Süddeutsche Zeitung

Reaktion auf Habeck-Forderung:Regierung pocht auf "europäische Lösung" für Flüchtlingskinder

  • Die Bundesregierung möchte die Frage der Flüchtlingskinder auf den griechischen Inseln nur im europäischen Kontext lösen.
  • Auch in Union und FDP wird der Forderung von Grünen-Chef Robert Habeck heftig widersprochen, Kinder aus den überfüllten Lagern nach Deutschland zu holen.
  • Mehr Verständnis kommt von Seiten der SPD.
  • Der türkische Präsident Erdoğan warnt indes angesichts schwerer Luftangriffe in Nordsyrien und Zehntausender fliehender Menschen vor einer drastischen Zunahme der Zahl von Flüchtenden auch in Europa.

Die Bundesregierung plant weiterhin keine alleinige Aufnahme von unbegleiteten Minderjährigen aus den überfüllten Flüchtlingslagern auf den griechischen Inseln in Deutschland. Die stellvertretende Regierungssprecherin Ulrike Demmer und der Sprecher des Bundesinnenministeriums, Steve Alter, sagten in Berlin, man suche nach einer europäischen Lösung.

Aktuelle Gespräche über eine zusätzliche Aufnahme dieser Kinder und Jugendlichen gibt es nach Worten des Innenministeriumssprechers allerdings nicht. Der Sprecher sagte, die Lage der Flüchtlinge auf den griechischen Inseln sei "prekär" und "nicht tragbar". Es bestehe aber nicht unmittelbar Lebensgefahr. Das unterscheide die Situation vom Aspekt der Seenotrettung.

Vertreter von Union und FDP hatten zuvor die Forderung von Grünen-Chef Robert Habeck abgelehnt, Kinder aus den überfüllten griechischen Flüchtlingslagern nach Deutschland zu holen. Bundesentwicklungsminister Gerd Müller sagte der Passauer Neuen Presse: "Den Kindern kann und muss am schnellsten und wirksamsten vor Ort geholfen werden. Ich verstehe hier die Hilflosigkeit der griechischen und europäischen Behörden nicht." In afrikanischen Flüchtlingscamps werde gemeinsam mit den Flüchtlings- und Kinderhilfswerken der Vereinten Nationen, UNHCR und Unicef, schneller und effektiver geholfen, erklärte der CSU-Politiker.

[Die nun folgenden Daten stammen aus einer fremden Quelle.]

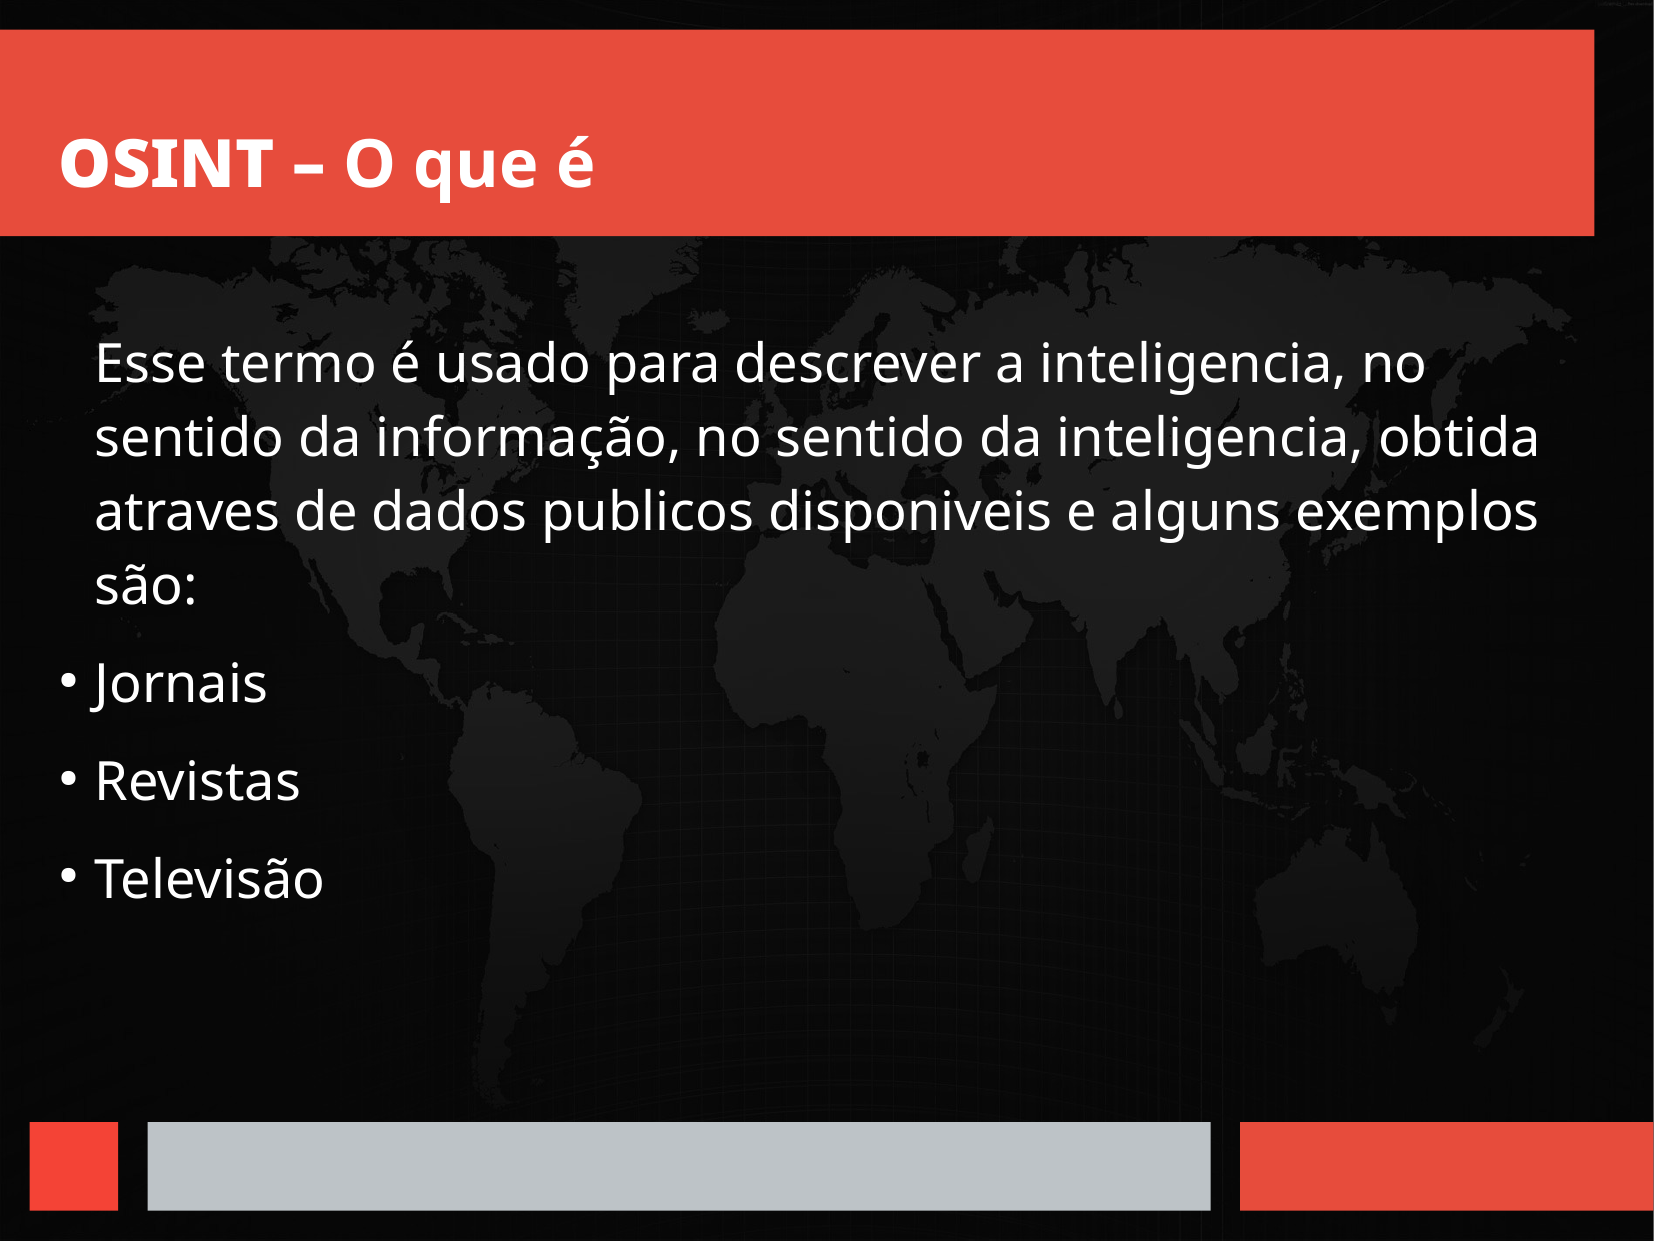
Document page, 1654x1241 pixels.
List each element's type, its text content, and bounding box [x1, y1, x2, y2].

picture [0, 0, 1654, 1241]
list Esse termo é usado para descrever a inteligencia, no sentido da informação, no sentido da inteligencia, obtida atraves de dados publicos disponiveis e alguns exemplos são: Jornais Revistas Televisão [59, 324, 1565, 1093]
title OSINT – O que é [59, 59, 1595, 207]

Der CDU-Bundestagsabgeordnete Christoph de Vries mahnte in der Welt, unter keinen Umständen zuzulassen, "dass erneut Fehlanreize geschaffen werden, die neue Migrationswellen nach Deutschland auslösen".

FDP-Generalsekretärin Linda Teuteberg sagte der Zeitung, eine "PR-Aktion kurz vor Weihnachten hilft nicht, das Fluchtproblem verantwortungsvoll zu lösen". Parteivize Wolfgang Kubicki stellte in der Rheinischen Post die rhetorische Frage: "Was ist mit den Kindern in türkischen, jordanischen oder libyschen Lagern?"

Dagegen sagte der niedersächsische SPD-Innenminister Boris Pistorius der Welt: "Wenn alle immer warten, dass alle mitmachen, macht am Ende keiner was." Es gehe darum, als Zeichen der Humanität "nicht Tausende, aber einige Hundert" Kinder nach Deutschland zu holen.

Auch der schleswig-holsteinische SPD-Fraktionsvorsitzende Ralf Stegner sprach von einer "berechtigten Debatte über europäische Humanität". "Zumindest die alleingebliebenen Kinder und Jugendlichen aus den katastrophalen Zuständen in den Flüchtlingslagern zu befreien, wäre jedenfalls eher mit der Weihnachtsgeschichte vereinbar als der Kommerz", schrieb Stegner auf Twitter.

SPD-Parteichefin Saskia Esken äußerte sich eher vage: "Wir müssen die Situation vor Ort verbessern, aber auch die Aufnahme von geflüchteten Menschen in anderen Mitgliedsstaaten ermöglichen, und natürlich müssen Kinder gemeinsam mit ihren Familien ein besonderes Augenmerk erhalten."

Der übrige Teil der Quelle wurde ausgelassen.